Près du lit, il y avait du monde – on était en guerre; l’homme au regard d’épervier renifla, jeta un coup d’œil alentour et haussa les épaules.

« Diable! »

Mais il n’osa pas, se bornant à arranger son oreiller.

Il s’appelait Emilianov, camarade Emilianov. Elle lui demanda son prénom et son nom de famille. Il répondit Dimitri Vassiliévitch. Alors, elle ferma les yeux et répéta doucement: « Dimitri Vassiliévitch. »
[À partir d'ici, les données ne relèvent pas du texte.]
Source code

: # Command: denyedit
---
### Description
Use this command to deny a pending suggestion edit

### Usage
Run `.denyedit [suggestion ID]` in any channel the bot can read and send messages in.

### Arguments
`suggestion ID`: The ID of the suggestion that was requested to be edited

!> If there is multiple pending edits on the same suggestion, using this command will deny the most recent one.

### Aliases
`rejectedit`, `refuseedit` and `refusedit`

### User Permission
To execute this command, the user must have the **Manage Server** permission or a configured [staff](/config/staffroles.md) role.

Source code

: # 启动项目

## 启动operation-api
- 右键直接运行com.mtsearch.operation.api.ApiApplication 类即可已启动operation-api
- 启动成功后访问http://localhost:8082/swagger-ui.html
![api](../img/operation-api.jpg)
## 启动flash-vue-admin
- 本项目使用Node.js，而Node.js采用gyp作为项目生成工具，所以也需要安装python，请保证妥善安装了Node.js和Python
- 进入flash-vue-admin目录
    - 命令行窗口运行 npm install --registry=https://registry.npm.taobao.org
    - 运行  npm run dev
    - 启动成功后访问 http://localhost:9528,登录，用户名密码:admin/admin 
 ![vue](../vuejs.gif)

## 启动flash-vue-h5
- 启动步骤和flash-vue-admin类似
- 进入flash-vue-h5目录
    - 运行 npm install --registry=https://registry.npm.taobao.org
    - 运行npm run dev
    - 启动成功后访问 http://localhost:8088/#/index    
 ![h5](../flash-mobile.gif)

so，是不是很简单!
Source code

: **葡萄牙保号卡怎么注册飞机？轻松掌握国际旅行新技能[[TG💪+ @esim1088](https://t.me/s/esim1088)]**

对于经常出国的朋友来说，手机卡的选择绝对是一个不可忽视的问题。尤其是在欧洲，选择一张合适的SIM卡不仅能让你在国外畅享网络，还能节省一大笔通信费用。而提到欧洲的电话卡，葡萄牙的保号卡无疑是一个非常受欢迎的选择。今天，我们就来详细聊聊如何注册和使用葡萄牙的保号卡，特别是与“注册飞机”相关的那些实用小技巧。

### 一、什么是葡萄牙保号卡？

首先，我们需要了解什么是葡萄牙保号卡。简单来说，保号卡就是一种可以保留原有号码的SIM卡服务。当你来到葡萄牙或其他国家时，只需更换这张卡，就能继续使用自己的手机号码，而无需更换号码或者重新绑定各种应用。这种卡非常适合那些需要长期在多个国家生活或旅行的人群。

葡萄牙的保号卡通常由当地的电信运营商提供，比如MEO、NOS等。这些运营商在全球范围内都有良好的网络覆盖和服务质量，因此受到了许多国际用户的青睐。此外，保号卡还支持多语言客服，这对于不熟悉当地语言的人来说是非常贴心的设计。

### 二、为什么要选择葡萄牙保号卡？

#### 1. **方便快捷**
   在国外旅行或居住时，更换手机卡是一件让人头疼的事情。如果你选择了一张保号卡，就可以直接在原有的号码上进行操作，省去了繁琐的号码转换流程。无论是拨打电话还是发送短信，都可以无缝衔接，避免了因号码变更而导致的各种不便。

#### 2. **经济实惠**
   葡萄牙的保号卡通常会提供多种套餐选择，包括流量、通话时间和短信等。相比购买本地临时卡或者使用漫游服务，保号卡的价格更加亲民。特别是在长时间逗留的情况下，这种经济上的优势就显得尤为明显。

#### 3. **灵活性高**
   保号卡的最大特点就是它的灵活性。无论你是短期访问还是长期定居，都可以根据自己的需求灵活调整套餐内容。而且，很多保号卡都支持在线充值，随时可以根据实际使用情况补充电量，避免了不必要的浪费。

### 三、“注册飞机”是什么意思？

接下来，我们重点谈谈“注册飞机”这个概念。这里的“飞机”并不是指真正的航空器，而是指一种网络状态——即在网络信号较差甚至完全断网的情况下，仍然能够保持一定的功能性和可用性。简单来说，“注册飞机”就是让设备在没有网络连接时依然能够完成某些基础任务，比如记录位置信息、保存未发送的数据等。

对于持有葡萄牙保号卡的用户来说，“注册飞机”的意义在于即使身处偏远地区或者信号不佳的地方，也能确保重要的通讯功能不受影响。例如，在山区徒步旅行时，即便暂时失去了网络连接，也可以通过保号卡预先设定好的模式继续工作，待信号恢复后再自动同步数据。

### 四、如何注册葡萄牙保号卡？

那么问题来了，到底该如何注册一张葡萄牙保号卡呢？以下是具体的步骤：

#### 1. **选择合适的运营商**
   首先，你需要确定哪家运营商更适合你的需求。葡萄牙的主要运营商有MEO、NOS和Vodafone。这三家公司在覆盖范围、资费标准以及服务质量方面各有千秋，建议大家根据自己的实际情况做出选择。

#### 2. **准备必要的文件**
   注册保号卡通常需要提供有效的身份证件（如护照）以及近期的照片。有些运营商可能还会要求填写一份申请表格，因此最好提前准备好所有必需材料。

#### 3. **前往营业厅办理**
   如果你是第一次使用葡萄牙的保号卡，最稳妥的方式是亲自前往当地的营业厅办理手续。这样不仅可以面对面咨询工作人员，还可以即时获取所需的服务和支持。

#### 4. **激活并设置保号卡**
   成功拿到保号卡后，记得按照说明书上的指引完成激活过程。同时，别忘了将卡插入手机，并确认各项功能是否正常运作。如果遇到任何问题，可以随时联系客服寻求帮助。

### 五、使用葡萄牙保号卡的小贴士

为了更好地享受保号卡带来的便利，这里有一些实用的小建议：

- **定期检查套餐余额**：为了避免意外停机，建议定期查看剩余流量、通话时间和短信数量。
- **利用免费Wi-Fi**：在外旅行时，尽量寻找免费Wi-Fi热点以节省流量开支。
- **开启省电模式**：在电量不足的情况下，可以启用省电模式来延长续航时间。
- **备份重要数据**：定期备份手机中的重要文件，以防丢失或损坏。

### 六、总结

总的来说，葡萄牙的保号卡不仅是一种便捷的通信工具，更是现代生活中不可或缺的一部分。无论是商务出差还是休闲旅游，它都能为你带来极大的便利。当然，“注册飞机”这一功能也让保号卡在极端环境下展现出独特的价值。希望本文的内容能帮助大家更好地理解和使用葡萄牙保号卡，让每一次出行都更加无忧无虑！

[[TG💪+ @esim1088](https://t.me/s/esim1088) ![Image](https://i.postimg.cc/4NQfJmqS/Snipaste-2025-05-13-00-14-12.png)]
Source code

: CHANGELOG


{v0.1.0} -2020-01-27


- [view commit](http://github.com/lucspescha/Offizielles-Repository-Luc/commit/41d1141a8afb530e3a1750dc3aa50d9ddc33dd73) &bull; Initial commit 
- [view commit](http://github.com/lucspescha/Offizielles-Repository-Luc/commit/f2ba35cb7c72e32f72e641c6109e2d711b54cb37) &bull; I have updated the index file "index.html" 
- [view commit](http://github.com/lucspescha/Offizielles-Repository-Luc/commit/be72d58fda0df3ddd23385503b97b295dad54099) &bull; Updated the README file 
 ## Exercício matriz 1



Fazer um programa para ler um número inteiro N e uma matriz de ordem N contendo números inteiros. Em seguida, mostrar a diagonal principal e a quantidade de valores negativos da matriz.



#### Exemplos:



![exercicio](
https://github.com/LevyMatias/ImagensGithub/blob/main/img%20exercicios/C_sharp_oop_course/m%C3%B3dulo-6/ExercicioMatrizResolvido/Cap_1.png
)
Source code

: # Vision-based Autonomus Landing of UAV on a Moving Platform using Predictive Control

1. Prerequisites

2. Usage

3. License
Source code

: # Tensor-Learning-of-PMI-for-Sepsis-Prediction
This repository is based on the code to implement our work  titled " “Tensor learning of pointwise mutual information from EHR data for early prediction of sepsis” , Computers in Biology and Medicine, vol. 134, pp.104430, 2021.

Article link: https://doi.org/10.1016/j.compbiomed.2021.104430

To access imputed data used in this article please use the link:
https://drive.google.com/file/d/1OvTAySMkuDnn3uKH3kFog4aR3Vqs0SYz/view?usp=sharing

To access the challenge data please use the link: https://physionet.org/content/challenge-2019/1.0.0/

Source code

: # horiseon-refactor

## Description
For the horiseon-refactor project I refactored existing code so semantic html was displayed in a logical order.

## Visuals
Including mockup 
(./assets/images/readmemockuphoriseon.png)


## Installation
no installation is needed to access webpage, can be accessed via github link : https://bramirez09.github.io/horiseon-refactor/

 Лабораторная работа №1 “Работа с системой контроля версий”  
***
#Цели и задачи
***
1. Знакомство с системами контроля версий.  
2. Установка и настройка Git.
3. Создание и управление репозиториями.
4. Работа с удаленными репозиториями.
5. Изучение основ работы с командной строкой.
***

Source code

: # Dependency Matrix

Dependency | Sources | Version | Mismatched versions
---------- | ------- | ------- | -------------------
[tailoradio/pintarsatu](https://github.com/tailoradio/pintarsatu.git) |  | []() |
Son régiment était à Kazan et tous les jours, Emilianov venait voir la jeune fille.

« Il faut reconnaitre, répétait-il pour l’encourager, que vous êtes coriace, Olga Viatcheslavovna, comme une vipère…Dès que vous serez rétablie, je vous prendrai comme ordonnance… »

Tous les jours, il lui dosait cela et ne se lassait pas de le répéter, ni elle de l’écouter. Il riait, montrait ses dents blanches et un sourire tendre s’épanouissait sur les lèvres d’Olga Viatcheslavovna.

« On vous fera couper les cheveux, je vous procurerai des bottes légères: celle d’un lycéen tué que j’ai gardées. Dans les premiers temps, bien sûr, je vous attacherai à la selle du cheval pour que vous ne tombiez pas… »

Olga Viatcheslavovna était vraiment vivace comme une vipère. Après tous ces événements, il ne lui restait, semblait-il, que les yeux, mais ils brillaient d’une passions indomptable, d’une avidité impatiente. Le passé était resté sur un rivage lointain. La maison sévère et cossue de son père, le lycée, les amies sentimentales, les premiers flocons de neige dans la rue, les emballements de jeunes filles pour des jeunes premiers de passage, l’amour de rigueur pour le professeur de littérature russe, le beau et gras Voronoff, le cercle lycéen de Herzen et ses passions enthousiastes, la lecture des romans étrangers et la douce nostalgie pour les héroïnes nordiques de Hamsoun – qui n’existent qu’en rêve – la curiosité inquiète pour les romans de Margueritte… Comment tout cela avait-il pu exister ? Une robe neuve pour les fêtes de Noël, une amourette avec un lycéen travesti en Méphistophélès, aux cornes de serge noire emplies d’ouate…Le parfum des fleurs gelées par un froid de moins trente degré…Un silence triste, le tintement des cloches de Carême, la fonte des neiges qui brunissent dans les rues passantes…Le trouble du printemps, la fièvre de chaque nuit…La datcha à Verkny Ouslone, les pins, les près, la Volga resplendissante s’écoulant à l’infini sur les terres inondées, et les nuages amoncelés à l’horizon…Tous cela lui revenait à présent, peut-être en rêve, dans la chaleur moite de l’oreiller d’hôpital mouillé de larmes…

Dans tous ces rêves-là, Valka se ruait comme une brute déchaînée, armé d’une masse de cinq kilos. Ce Valka Brikine, expulsé du lycée pour inconduite, parti volontaire au front, puis revenu un an plus tard, arborant fièrement son uniforme de uhlan et la croix de Saint-Georges. On racontait que son père, le commissaire de police Brikine (c’était lui qui avait publié le célèbre arrêté pour que les « agents de police puissent fréquenter le temple de Dieu sans autre autorisation ») avait adressé une demande au commandant des armées de la région afin que son fils fût envoyé dans les postes d’avant-garde où il pourrait être tué avec plus de certitude, car pour son cœur de père, il valait mieux savoir un tel vaurien mort plutôt que vivant…Valka était toujours affamé, avide de plaisirs et intrépide comme le diable. Mais si la guerre lui avait appris que le sang avait une odeur aigre, – et rien de plus, – la Révolution l’avait libéré de ses premières entraves.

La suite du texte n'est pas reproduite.